The individual’s business must meet all 14 of these requirements for the worker to be properly classifiable as an independent contractor. The statute provides for significant damages, penalties (up to $10,000 for each individual misclassified as an independent contractor) and compensatory damages for each violation.

The new law makes general contractors potentially liable for a subcontractor’s misclassification of workers. A general contractor can be found liable for all misclassifications made by a subcontractor.

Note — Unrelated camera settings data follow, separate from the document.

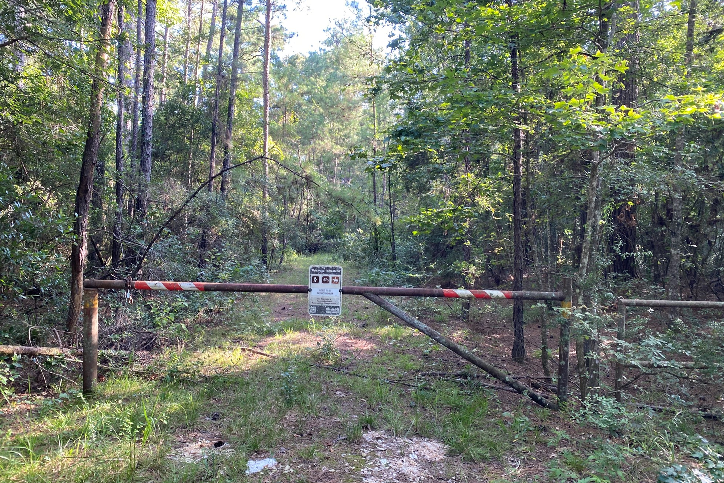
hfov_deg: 65.5
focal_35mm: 28
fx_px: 563
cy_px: 261
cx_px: 355
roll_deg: -1.9
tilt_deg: -2.7
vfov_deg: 46.4
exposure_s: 1/121
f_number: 1.8
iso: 100
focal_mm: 4.25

And finally, the Department of Labor will have increased enforcement powers, including the ability to stop a construction project. Having this authority means that the Department of Labor can order a business to cease operating at a workplace until the Commissioner finds that the employer has made all required payments and is now in compliance with applicable law.

What Does this Mean?

Companies face significantly higher penalties for misclassifying a worker. All employers using independent contractors should review their relationships to confirm its workers are properly classified. Additionally, although construction employers have until March 1, 2025, before the new 14-factor test becomes effective, construction companies should do the same review of their independent contractor relationships. If a worker or a company does not meet all 14 factors, they will be deemed an employee.